Quantize model with pytorch-quantization

There are two issues when I quantize the first part of BLIP2 model using pytorch-quantization and run it using trtexec, the first is INT8 model consumes more GPU memory than FP16, and the second is INT8 model runs slower than FP16.

Is this due to Q/DQ operations? If so, which quantization tool should we use? I have attached the quantization code.

Environment Information:

  • Pytorch version: 2.2.1
  • TensorRT version: 8.6.0
  • Transformer version: 4.37.2
  • Pytorch-quantization version: 2.2.1

quantize.zip (1.7 KB)

Hi @bob19, I have not used BLIP-2 only CLIP, but in my limited experience with INT8 quantization through TensorRT, it is normally TensorRT that does the quantizing, and you provide it a calibration file to use. Have you tried not pre-quantizing it with PyTorch? Unless @NVES has any suggestions specific to TensorRT, with CLIP I just stick with FP16 for now as it represents a small portion of the overall pipeline (for vision/language model in my case)

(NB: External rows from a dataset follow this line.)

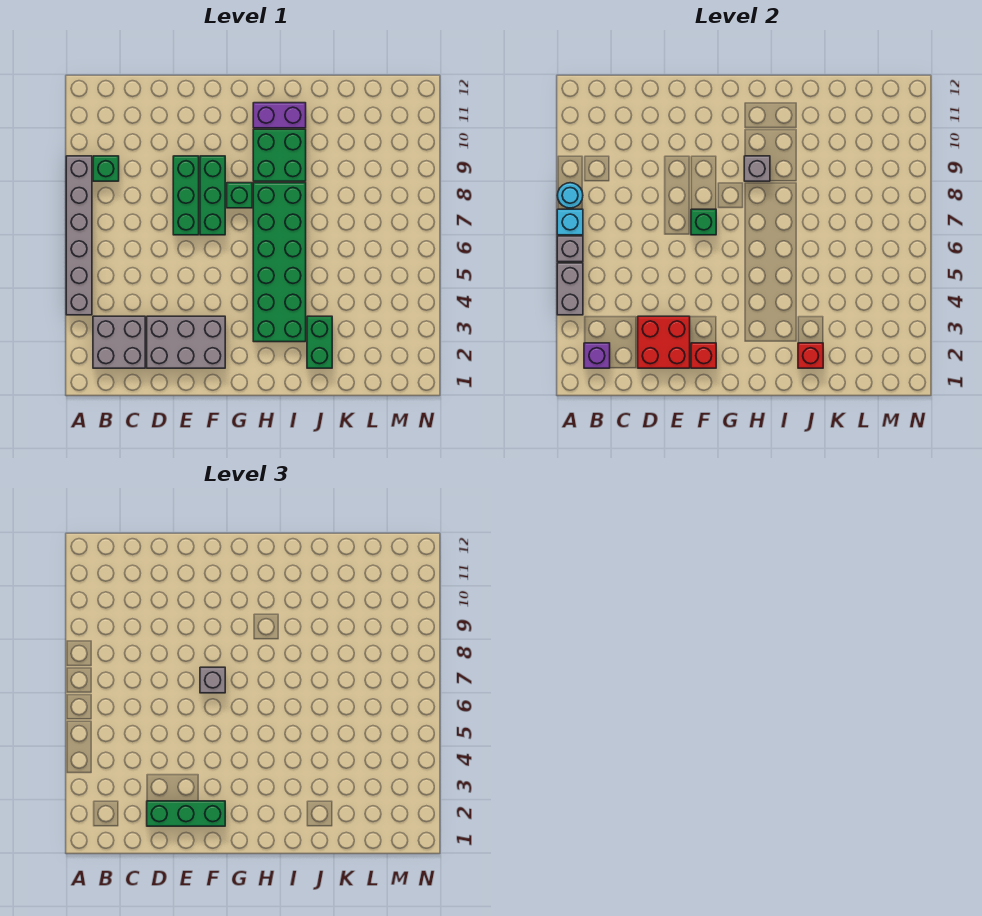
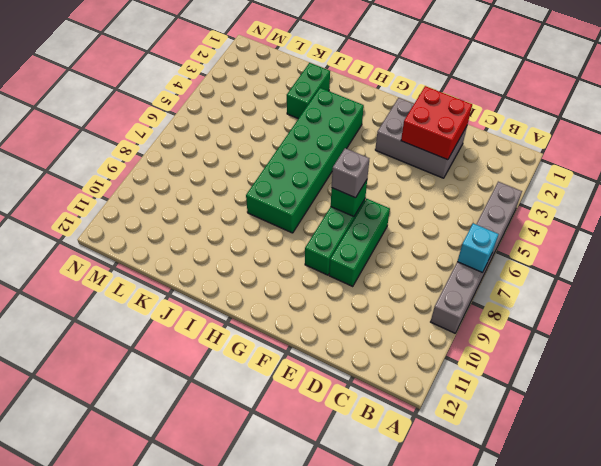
none -> grey 2x2 brick [93,316,145,368]
none -> green 1x1 brick [93,156,119,181]
none -> green 1x1 brick [227,183,252,208]

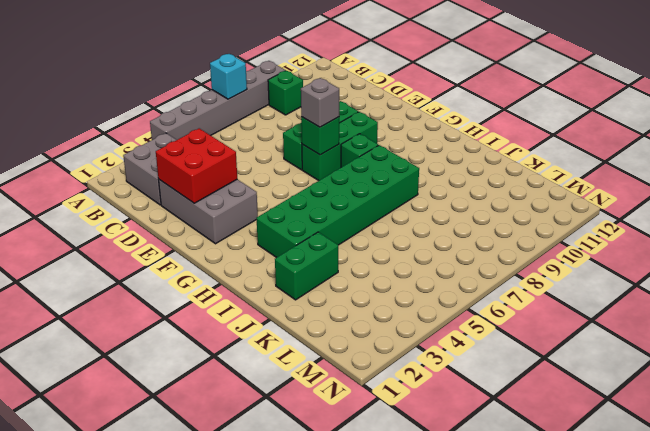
none -> green 2x2 brick [253,129,306,181]
none -> purple 1x2 brick [253,103,306,128]
none -> grey 1x2 brick [557,263,583,315]

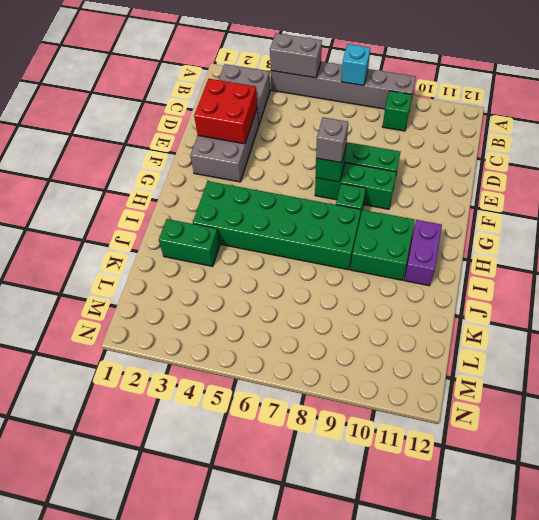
none -> grey 1x1 brick [557,236,583,262]
none -> cyan 1x1 round brick [557,183,583,208]
none -> purple 1x1 brick [584,343,610,368]

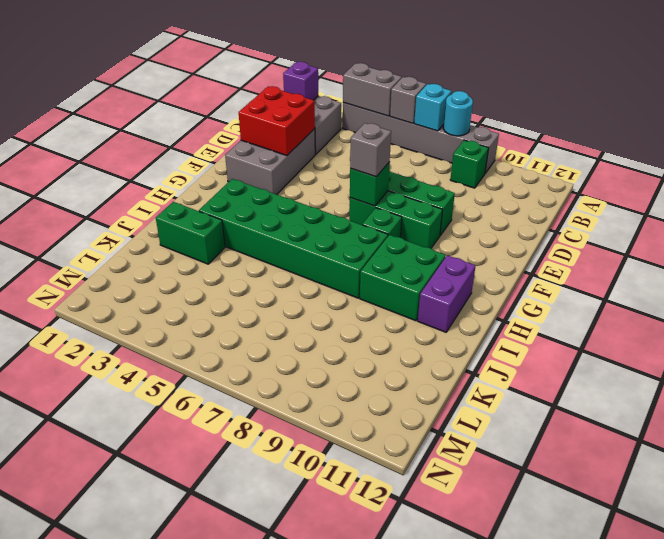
none -> red 1x1 brick [691,343,716,368]
none -> grey 1x1 brick [744,156,770,181]
none -> red 1x1 brick [798,343,823,368]

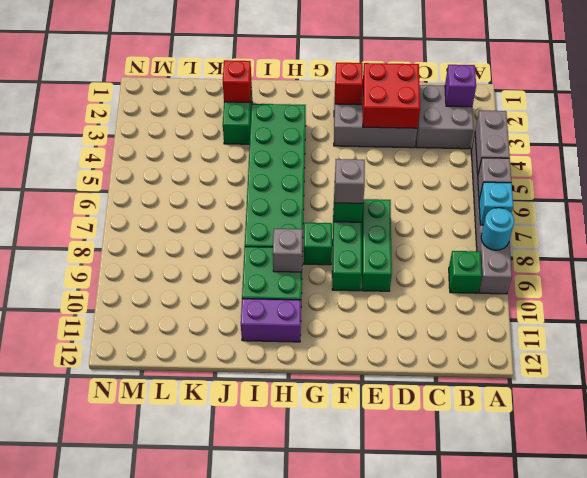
none -> green 1x3 brick [147,801,225,826]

The purpose of using PyTorch for model quantization is to generate an int8 ONNX model, which can then be used to create engine files on different platforms withTensorRT.
Do you recommend using TensorRT’s calibrator for quantization? Also, is it recommended to use FP16 for image encoding in VL models?

Thanks Bob, I am not super experienced myself with doing INT8 quantization with TensorRT, but my understanding is that you give it a normal ONNX model (doesn’t need to be INT8 - as you have found, that can actually make it more difficult for TensorRT to load the ONNX with the Q/DQ operands that were already added to the ONNX model, as opposed to the ones that TensorRT selects itself). Then you also need to give TensorRT the calibration file over a representative dataset so that it can calibrate the weights correctly. I think sometimes people do quantization-aware training (QAT) first in PyTorch, but I’m not personally familiar with doing that - the TAO Toolkit does though.

Now for LLM quantization down to 4-bit and INT4, that seems to be a different story and other quantization methods like GPTQ and AWQ are used. But in general, for computing image embeddings and vision encoder, it seems people seem to stick with FP16. The embeddings still end up as FP16. I had done some initial experiment will lower-quantized CLIP for vision/language model, and it made the VLM perform worse, so I think those models may be more sensitive to it given the importance of the image features those embeddings represent. Perhaps there has since been research where the whole model/pipeline is aware of quantization during training for these purposes.